Background: CD4+ T cells expressing α4β7 are optimal targets for HIV infections, with higher pre-HIV α4β7hi expression linked to increased HIV acquisition and progression in South African women. However, similar associations were not observed in men who have sex with men (MSM) or people who inject drugs (PWID) in the Americas, indicating need for further research.

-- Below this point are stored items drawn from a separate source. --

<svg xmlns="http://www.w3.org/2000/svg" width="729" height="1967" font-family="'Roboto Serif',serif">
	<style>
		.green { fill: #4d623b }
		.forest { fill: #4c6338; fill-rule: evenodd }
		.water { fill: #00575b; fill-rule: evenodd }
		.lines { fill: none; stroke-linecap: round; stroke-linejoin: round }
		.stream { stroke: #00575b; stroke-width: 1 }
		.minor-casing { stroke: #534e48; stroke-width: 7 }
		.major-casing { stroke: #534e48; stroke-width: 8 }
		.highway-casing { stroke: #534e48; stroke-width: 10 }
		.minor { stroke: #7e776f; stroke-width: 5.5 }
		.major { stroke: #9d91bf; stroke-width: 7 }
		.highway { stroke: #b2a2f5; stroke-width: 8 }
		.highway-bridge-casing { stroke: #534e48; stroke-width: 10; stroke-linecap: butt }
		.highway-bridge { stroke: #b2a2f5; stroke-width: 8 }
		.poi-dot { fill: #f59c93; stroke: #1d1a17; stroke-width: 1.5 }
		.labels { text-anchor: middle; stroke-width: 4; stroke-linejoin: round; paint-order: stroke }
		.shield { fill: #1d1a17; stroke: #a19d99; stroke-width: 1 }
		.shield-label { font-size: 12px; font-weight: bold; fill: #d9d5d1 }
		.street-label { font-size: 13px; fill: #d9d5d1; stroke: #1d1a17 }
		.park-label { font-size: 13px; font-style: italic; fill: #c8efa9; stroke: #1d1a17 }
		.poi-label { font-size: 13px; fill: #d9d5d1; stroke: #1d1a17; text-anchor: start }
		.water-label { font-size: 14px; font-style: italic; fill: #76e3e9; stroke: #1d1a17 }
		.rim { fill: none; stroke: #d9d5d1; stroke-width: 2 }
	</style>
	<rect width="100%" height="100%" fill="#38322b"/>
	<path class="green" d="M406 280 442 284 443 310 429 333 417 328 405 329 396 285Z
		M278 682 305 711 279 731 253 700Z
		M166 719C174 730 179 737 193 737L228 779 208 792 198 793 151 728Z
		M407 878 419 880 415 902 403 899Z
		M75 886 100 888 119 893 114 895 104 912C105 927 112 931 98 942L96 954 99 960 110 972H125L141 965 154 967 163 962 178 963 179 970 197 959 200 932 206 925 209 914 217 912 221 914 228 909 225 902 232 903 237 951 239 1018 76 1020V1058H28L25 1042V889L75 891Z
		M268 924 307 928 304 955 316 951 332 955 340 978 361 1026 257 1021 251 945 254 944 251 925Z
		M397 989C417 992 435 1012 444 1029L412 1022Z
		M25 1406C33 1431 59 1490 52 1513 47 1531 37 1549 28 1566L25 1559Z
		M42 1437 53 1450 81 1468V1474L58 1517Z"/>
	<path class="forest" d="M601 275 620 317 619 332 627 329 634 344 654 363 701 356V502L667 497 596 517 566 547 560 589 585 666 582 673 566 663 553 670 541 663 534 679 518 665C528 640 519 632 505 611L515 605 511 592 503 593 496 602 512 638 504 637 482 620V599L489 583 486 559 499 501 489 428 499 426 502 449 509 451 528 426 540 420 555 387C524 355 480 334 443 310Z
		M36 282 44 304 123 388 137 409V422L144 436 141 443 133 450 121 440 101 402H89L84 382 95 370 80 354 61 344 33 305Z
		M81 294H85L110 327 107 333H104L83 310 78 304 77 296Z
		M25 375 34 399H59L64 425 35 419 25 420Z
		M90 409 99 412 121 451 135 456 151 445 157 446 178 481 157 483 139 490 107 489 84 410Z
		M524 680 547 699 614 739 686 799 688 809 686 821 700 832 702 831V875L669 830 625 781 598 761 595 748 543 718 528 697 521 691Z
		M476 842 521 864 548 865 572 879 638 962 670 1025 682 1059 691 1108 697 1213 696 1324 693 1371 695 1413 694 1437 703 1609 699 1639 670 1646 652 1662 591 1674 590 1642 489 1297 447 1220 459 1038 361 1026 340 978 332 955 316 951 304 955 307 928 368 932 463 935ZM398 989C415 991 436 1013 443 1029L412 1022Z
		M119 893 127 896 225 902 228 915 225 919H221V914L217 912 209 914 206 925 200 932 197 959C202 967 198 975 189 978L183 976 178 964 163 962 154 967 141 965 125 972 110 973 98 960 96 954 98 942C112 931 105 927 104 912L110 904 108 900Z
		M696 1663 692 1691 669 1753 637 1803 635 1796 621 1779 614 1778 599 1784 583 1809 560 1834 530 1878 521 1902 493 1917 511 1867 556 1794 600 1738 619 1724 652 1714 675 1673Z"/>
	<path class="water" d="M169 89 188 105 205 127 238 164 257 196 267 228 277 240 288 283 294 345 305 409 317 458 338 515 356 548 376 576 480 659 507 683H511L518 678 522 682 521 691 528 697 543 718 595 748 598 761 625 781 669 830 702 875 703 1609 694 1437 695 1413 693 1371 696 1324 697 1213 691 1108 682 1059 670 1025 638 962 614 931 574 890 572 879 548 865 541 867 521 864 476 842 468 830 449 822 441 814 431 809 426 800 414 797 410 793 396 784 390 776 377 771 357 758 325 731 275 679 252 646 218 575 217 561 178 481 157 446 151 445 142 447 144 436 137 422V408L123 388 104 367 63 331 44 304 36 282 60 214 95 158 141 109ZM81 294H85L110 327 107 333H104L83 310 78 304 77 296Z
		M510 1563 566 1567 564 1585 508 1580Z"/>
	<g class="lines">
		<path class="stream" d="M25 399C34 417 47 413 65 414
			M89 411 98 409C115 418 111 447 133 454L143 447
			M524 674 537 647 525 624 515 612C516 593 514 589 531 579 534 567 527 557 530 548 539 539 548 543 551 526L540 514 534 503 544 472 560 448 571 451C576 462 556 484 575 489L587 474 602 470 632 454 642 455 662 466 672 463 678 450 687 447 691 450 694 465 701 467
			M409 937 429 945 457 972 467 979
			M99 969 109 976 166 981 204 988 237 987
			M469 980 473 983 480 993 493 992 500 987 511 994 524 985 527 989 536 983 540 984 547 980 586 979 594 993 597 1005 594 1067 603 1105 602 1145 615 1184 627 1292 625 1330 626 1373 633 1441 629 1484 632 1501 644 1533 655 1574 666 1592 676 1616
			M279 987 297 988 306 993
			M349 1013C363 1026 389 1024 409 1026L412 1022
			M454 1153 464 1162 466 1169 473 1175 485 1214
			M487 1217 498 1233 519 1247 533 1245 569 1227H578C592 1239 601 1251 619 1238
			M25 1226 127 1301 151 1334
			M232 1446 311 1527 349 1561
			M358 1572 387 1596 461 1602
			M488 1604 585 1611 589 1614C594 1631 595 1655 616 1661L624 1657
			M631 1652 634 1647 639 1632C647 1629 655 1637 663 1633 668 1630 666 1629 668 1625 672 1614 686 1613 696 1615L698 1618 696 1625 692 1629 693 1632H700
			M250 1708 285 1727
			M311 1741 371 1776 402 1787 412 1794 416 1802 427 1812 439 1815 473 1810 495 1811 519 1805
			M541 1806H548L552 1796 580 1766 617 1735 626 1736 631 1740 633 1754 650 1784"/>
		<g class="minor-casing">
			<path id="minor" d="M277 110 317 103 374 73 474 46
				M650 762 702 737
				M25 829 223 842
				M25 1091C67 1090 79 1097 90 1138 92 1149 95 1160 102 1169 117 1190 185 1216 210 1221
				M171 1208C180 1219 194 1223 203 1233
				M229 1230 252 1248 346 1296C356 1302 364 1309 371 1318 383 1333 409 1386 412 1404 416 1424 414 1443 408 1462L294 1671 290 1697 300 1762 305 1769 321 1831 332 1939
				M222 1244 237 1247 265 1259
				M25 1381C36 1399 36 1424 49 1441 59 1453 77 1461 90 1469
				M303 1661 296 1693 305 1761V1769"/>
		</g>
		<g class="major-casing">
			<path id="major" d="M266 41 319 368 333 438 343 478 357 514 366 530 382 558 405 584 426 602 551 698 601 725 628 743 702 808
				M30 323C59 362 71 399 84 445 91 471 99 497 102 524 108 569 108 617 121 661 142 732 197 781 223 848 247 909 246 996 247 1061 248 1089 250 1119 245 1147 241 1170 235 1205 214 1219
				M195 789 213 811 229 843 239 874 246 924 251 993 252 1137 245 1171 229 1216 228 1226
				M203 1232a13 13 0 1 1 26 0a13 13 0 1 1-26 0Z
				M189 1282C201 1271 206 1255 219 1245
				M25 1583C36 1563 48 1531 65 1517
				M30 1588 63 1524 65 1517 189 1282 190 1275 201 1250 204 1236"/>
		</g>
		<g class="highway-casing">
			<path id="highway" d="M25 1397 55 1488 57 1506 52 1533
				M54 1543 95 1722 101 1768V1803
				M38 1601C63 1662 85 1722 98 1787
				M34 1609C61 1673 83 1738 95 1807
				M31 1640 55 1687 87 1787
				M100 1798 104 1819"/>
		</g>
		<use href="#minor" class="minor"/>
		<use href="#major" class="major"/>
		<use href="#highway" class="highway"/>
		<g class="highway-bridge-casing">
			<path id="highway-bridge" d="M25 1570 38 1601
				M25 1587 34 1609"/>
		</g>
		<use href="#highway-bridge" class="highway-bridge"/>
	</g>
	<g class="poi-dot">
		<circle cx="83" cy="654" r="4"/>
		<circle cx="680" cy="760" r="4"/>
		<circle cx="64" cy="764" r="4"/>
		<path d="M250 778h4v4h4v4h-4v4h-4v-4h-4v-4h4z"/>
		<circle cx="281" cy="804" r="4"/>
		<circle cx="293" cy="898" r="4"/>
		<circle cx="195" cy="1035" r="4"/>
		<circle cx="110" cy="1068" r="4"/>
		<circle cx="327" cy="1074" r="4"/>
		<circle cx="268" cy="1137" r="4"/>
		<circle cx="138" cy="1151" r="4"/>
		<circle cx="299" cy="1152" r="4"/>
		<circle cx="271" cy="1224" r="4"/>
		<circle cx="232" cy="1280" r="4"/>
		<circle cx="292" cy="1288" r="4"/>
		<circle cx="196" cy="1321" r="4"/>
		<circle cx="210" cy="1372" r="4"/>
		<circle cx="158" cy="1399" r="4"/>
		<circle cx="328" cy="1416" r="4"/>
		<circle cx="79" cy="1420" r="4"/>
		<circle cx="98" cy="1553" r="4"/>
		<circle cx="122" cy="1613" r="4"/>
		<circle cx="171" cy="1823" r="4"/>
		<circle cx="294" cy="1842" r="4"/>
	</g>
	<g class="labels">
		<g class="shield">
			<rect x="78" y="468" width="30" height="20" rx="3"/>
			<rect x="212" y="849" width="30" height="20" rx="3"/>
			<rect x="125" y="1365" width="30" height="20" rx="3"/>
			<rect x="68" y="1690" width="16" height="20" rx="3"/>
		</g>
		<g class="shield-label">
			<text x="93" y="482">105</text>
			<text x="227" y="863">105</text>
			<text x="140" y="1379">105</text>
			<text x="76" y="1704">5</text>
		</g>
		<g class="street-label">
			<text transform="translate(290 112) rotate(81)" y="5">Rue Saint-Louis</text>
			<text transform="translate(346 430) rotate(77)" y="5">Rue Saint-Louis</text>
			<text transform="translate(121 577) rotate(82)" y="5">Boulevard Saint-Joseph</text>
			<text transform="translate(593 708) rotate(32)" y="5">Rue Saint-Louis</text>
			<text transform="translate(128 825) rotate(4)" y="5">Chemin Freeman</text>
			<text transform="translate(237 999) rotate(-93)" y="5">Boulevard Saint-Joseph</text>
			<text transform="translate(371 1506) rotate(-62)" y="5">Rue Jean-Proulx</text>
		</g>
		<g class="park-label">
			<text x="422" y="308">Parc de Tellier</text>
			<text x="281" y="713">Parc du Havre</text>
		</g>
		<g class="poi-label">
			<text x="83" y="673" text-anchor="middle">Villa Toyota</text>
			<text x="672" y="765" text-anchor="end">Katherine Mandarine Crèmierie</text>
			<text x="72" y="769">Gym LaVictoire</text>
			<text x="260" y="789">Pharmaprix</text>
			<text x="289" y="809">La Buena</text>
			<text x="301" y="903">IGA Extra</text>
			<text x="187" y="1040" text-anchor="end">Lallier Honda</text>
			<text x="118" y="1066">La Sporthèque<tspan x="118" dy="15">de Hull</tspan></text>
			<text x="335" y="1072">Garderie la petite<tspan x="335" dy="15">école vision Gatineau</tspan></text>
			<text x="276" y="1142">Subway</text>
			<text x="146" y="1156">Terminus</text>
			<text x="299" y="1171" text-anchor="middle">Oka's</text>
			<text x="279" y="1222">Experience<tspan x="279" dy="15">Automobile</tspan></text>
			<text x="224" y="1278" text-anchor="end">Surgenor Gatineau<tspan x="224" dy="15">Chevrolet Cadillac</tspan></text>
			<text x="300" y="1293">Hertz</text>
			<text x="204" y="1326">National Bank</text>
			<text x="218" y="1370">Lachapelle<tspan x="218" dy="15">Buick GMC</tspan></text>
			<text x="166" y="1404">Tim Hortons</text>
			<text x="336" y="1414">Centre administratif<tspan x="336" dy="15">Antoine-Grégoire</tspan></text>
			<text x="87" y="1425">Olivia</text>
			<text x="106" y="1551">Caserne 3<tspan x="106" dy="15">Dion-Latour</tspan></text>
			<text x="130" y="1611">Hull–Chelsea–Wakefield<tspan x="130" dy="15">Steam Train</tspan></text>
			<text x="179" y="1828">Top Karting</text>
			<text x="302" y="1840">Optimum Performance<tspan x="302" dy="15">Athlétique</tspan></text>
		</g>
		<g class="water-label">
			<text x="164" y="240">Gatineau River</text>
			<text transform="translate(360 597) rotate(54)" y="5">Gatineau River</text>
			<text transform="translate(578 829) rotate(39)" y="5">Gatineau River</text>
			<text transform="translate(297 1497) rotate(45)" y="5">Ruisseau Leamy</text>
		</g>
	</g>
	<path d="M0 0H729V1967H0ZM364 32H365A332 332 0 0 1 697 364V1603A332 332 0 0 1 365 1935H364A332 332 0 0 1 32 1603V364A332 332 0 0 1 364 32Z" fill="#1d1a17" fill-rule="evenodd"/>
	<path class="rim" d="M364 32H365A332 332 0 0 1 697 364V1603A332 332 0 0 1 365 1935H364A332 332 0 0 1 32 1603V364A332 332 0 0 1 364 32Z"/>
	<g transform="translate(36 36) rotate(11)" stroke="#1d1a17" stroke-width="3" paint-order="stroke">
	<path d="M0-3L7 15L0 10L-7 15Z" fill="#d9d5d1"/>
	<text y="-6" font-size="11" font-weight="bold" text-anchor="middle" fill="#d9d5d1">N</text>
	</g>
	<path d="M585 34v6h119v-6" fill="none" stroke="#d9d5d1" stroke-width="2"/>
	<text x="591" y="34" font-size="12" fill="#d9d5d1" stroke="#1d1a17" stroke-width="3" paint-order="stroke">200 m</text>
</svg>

Methods: This retrospective case-control study enrolled heterosexual men and women from South Africa (HIV Vaccine Trials Network; HVTN 503) and East Africa (Partners Pre-Exposure Prophylaxis/Couples' Observational Study; PP/COS), quantifying α4β7 expression on CD4+ T cells as a predictor of subsequent HIV risk using flow cytometry analyses.

Results: Associations between α4β7hi expression and HIV acquisition varied across cohorts. In HVTN 503, women had a higher risk estimate compared to men, but this was not significant. In PP/COS, α4β7hi expression was generally protective, particularly in Ugandans. Additionally, α4β7hi expression inversely correlated with peak viral load in PP/COS but not in HVTN 503; in the latter cohort, α4β7hi expression was inversely correlated with the CD4/CD8 ratio and predicted rapid CD4+ T cell decline, similar to what was observed previously in South Africa.

Conclusions: These findings suggest that α4β7hi expression on CD4+ T cells may not predict HIV acquisition and progression in all contexts, which may be due to cohort effects, modes of transmission, viral clade, or other factors.

Keywords: Africa; CD4+ T-cells; HIV acquisition; HIV progression; clade; α4β7.